## Given instruction:
Copy every line of the entries below without changing anything.

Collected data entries
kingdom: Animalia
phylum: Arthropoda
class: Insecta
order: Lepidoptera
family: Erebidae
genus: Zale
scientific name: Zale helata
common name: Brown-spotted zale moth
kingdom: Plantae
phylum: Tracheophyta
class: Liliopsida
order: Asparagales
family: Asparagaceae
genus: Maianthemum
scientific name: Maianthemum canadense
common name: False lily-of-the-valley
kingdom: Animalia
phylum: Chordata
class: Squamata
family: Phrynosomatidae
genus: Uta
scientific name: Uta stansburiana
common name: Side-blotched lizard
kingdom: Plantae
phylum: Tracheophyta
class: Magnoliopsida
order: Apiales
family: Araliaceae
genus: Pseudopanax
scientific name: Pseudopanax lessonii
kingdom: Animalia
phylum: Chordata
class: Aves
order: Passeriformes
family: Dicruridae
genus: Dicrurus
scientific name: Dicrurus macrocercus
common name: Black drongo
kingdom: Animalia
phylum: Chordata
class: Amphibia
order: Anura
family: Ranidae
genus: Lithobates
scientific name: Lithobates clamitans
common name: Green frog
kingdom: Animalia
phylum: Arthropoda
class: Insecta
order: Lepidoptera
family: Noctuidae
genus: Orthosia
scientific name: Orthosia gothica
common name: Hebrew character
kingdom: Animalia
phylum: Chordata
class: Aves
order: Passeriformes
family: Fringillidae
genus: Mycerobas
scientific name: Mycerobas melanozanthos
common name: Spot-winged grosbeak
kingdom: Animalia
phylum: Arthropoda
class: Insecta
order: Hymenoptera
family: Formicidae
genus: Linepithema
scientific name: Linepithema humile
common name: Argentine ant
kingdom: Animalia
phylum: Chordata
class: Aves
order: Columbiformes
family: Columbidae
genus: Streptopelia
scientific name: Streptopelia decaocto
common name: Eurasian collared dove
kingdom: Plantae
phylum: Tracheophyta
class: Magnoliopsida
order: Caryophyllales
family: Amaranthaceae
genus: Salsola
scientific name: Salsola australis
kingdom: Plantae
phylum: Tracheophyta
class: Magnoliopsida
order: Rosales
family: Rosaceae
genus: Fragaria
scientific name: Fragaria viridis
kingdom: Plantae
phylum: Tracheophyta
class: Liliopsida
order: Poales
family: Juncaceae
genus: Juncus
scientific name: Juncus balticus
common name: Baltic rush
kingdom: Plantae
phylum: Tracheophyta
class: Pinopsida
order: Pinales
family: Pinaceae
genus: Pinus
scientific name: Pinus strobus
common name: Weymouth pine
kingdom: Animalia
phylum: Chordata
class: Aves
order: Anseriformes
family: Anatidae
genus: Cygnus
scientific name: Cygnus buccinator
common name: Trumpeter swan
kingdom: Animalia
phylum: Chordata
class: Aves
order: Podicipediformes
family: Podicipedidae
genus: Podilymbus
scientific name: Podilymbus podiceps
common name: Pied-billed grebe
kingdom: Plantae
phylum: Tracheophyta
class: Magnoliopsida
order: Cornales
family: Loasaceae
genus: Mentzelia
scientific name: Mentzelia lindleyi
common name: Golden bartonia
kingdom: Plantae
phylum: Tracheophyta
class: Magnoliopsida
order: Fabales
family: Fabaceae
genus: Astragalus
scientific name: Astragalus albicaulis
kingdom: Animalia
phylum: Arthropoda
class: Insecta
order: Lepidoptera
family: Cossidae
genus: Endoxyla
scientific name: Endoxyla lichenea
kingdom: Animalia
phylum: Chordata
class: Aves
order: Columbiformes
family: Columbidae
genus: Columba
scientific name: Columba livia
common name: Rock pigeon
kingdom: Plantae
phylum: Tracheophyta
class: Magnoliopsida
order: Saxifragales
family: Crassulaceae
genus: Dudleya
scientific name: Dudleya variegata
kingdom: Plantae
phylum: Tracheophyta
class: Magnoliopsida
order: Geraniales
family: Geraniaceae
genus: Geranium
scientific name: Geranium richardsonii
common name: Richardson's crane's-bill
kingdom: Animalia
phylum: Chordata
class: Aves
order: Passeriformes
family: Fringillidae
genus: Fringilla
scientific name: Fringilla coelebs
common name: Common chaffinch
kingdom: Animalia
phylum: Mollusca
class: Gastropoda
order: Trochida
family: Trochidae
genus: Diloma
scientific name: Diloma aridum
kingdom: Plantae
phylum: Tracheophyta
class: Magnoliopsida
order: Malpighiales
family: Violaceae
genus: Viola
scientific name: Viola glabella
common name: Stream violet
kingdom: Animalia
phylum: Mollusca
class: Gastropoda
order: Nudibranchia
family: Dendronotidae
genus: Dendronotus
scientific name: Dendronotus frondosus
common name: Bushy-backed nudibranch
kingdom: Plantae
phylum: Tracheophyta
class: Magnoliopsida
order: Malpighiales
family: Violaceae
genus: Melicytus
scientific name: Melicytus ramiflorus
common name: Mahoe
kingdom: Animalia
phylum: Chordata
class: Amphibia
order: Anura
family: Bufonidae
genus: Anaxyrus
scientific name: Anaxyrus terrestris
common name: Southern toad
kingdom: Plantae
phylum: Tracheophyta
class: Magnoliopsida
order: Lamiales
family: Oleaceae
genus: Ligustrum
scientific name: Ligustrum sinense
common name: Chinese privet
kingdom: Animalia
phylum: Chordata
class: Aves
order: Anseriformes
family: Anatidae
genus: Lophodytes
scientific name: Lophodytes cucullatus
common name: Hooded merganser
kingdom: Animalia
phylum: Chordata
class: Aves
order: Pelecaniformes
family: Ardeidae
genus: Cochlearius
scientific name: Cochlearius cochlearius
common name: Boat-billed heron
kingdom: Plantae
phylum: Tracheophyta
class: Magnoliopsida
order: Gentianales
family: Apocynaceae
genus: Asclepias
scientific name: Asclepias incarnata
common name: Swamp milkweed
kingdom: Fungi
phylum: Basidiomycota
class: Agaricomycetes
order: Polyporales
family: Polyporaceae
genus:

## Task result:
kingdom: Animalia
phylum: Arthropoda
class: Insecta
order: Lepidoptera
family: Erebidae
genus: Zale
scientific name: Zale helata
common name: Brown-spotted zale moth
kingdom: Plantae
phylum: Tracheophyta
class: Liliopsida
order: Asparagales
family: Asparagaceae
genus: Maianthemum
scientific name: Maianthemum canadense
common name: False lily-of-the-valley
kingdom: Animalia
phylum: Chordata
class: Squamata
family: Phrynosomatidae
genus: Uta
scientific name: Uta stansburiana
common name: Side-blotched lizard
kingdom: Plantae
phylum: Tracheophyta
class: Magnoliopsida
order: Apiales
family: Araliaceae
genus: Pseudopanax
scientific name: Pseudopanax lessonii
kingdom: Animalia
phylum: Chordata
class: Aves
order: Passeriformes
family: Dicruridae
genus: Dicrurus
scientific name: Dicrurus macrocercus
common name: Black drongo
kingdom: Animalia
phylum: Chordata
class: Amphibia
order: Anura
family: Ranidae
genus: Lithobates
scientific name: Lithobates clamitans
common name: Green frog
kingdom: Animalia
phylum: Arthropoda
class: Insecta
order: Lepidoptera
family: Noctuidae
genus: Orthosia
scientific name: Orthosia gothica
common name: Hebrew character
kingdom: Animalia
phylum: Chordata
class: Aves
order: Passeriformes
family: Fringillidae
genus: Mycerobas
scientific name: Mycerobas melanozanthos
common name: Spot-winged grosbeak
kingdom: Animalia
phylum: Arthropoda
class: Insecta
order: Hymenoptera
family: Formicidae
genus: Linepithema
scientific name: Linepithema humile
common name: Argentine ant
kingdom: Animalia
phylum: Chordata
class: Aves
order: Columbiformes
family: Columbidae
genus: Streptopelia
scientific name: Streptopelia decaocto
common name: Eurasian collared dove
kingdom: Plantae
phylum: Tracheophyta
class: Magnoliopsida
order: Caryophyllales
family: Amaranthaceae
genus: Salsola
scientific name: Salsola australis
kingdom: Plantae
phylum: Tracheophyta
class: Magnoliopsida
order: Rosales
family: Rosaceae
genus: Fragaria
scientific name: Fragaria viridis
kingdom: Plantae
phylum: Tracheophyta
class: Liliopsida
order: Poales
family: Juncaceae
genus: Juncus
scientific name: Juncus balticus
common name: Baltic rush
kingdom: Plantae
phylum: Tracheophyta
class: Pinopsida
order: Pinales
family: Pinaceae
genus: Pinus
scientific name: Pinus strobus
common name: Weymouth pine
kingdom: Animalia
phylum: Chordata
class: Aves
order: Anseriformes
family: Anatidae
genus: Cygnus
scientific name: Cygnus buccinator
common name: Trumpeter swan
kingdom: Animalia
phylum: Chordata
class: Aves
order: Podicipediformes
family: Podicipedidae
genus: Podilymbus
scientific name: Podilymbus podiceps
common name: Pied-billed grebe
kingdom: Plantae
phylum: Tracheophyta
class: Magnoliopsida
order: Cornales
family: Loasaceae
genus: Mentzelia
scientific name: Mentzelia lindleyi
common name: Golden bartonia
kingdom: Plantae
phylum: Tracheophyta
class: Magnoliopsida
order: Fabales
family: Fabaceae
genus: Astragalus
scientific name: Astragalus albicaulis
kingdom: Animalia
phylum: Arthropoda
class: Insecta
order: Lepidoptera
family: Cossidae
genus: Endoxyla
scientific name: Endoxyla lichenea
kingdom: Animalia
phylum: Chordata
class: Aves
order: Columbiformes
family: Columbidae
genus: Columba
scientific name: Columba livia
common name: Rock pigeon
kingdom: Plantae
phylum: Tracheophyta
class: Magnoliopsida
order: Saxifragales
family: Crassulaceae
genus: Dudleya
scientific name: Dudleya variegata
kingdom: Plantae
phylum: Tracheophyta
class: Magnoliopsida
order: Geraniales
family: Geraniaceae
genus: Geranium
scientific name: Geranium richardsonii
common name: Richardson's crane's-bill
kingdom: Animalia
phylum: Chordata
class: Aves
order: Passeriformes
family: Fringillidae
genus: Fringilla
scientific name: Fringilla coelebs
common name: Common chaffinch
kingdom: Animalia
phylum: Mollusca
class: Gastropoda
order: Trochida
family: Trochidae
genus: Diloma
scientific name: Diloma aridum
kingdom: Plantae
phylum: Tracheophyta
class: Magnoliopsida
order: Malpighiales
family: Violaceae
genus: Viola
scientific name: Viola glabella
common name: Stream violet
kingdom: Animalia
phylum: Mollusca
class: Gastropoda
order: Nudibranchia
family: Dendronotidae
genus: Dendronotus
scientific name: Dendronotus frondosus
common name: Bushy-backed nudibranch
kingdom: Plantae
phylum: Tracheophyta
class: Magnoliopsida
order: Malpighiales
family: Violaceae
genus: Melicytus
scientific name: Melicytus ramiflorus
common name: Mahoe
kingdom: Animalia
phylum: Chordata
class: Amphibia
order: Anura
family: Bufonidae
genus: Anaxyrus
scientific name: Anaxyrus terrestris
common name: Southern toad
kingdom: Plantae
phylum: Tracheophyta
class: Magnoliopsida
order: Lamiales
family: Oleaceae
genus: Ligustrum
scientific name: Ligustrum sinense
common name: Chinese privet
kingdom: Animalia
phylum: Chordata
class: Aves
order: Anseriformes
family: Anatidae
genus: Lophodytes
scientific name: Lophodytes cucullatus
common name: Hooded merganser
kingdom: Animalia
phylum: Chordata
class: Aves
order: Pelecaniformes
family: Ardeidae
genus: Cochlearius
scientific name: Cochlearius cochlearius
common name: Boat-billed heron
kingdom: Plantae
phylum: Tracheophyta
class: Magnoliopsida
order: Gentianales
family: Apocynaceae
genus: Asclepias
scientific name: Asclepias incarnata
common name: Swamp milkweed
kingdom: Fungi
phylum: Basidiomycota
class: Agaricomycetes
order: Polyporales
family: Polyporaceae
genus:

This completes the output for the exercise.